Assignment: Which lines in the records below contain the word "Ends"? Report each of them.

Material supplied:
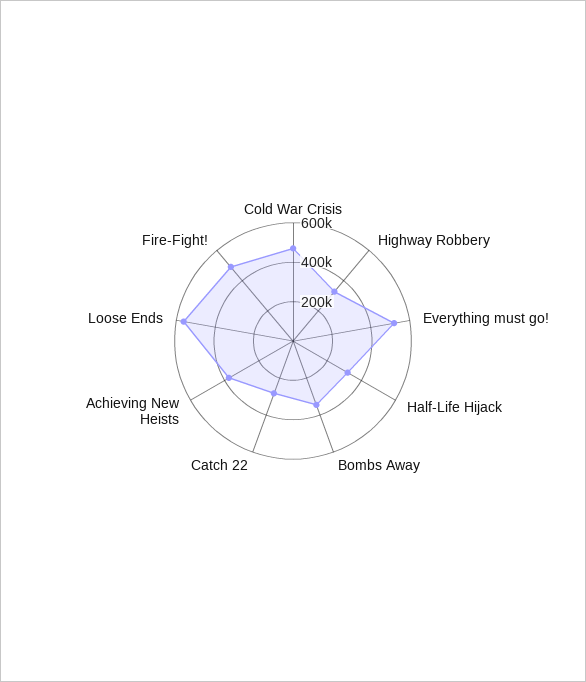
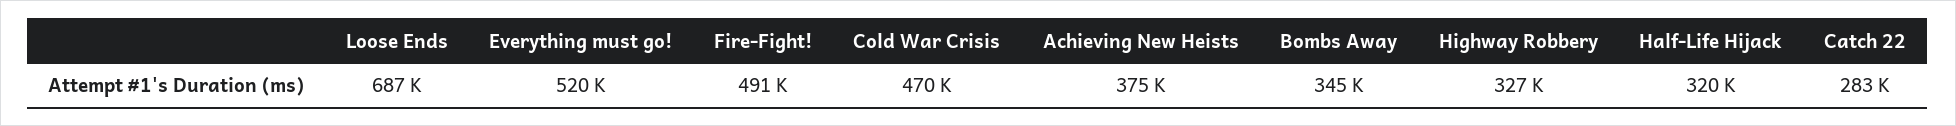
  {
    "Cold War Crisis": 470000,
    "Highway Robbery": 327000,
    "Everything must go!": 520000,
    "Half-Life Hijack": 320000,
    "Bombs Away": 345000,
    "Catch 22": 283000,
    "Achieving New Heists": 375000,
-   "Loose Ends": 550000,
+   "Loose Ends": 687000,
    "Fire-Fight!": 491000
  }

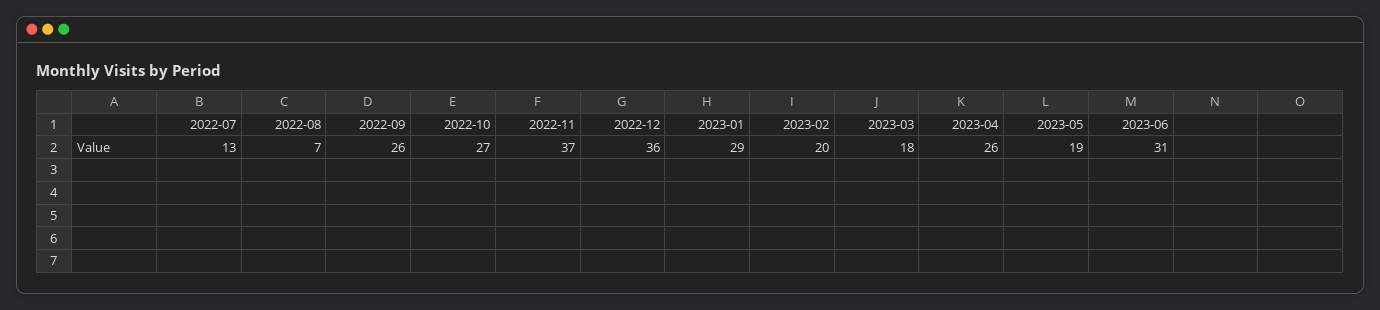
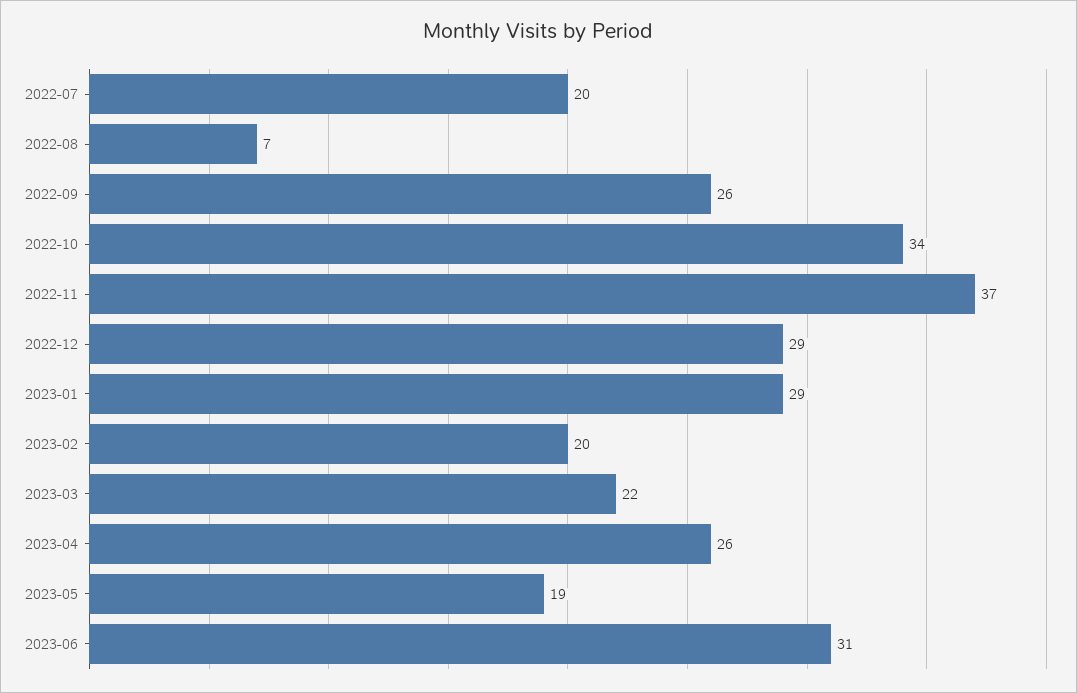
  {
-   "2022-07": 13,
+   "2022-07": 20,
    "2022-08": 7,
    "2022-09": 26,
-   "2022-10": 27,
+   "2022-10": 34,
    "2022-11": 37,
-   "2022-12": 36,
+   "2022-12": 29,
    "2023-01": 29,
    "2023-02": 20,
-   "2023-03": 18,
+   "2023-03": 22,
    "2023-04": 26,
    "2023-05": 19,
    "2023-06": 31
  }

Answer to the exercise:
-   "Loose Ends": 550000,
+   "Loose Ends": 687000,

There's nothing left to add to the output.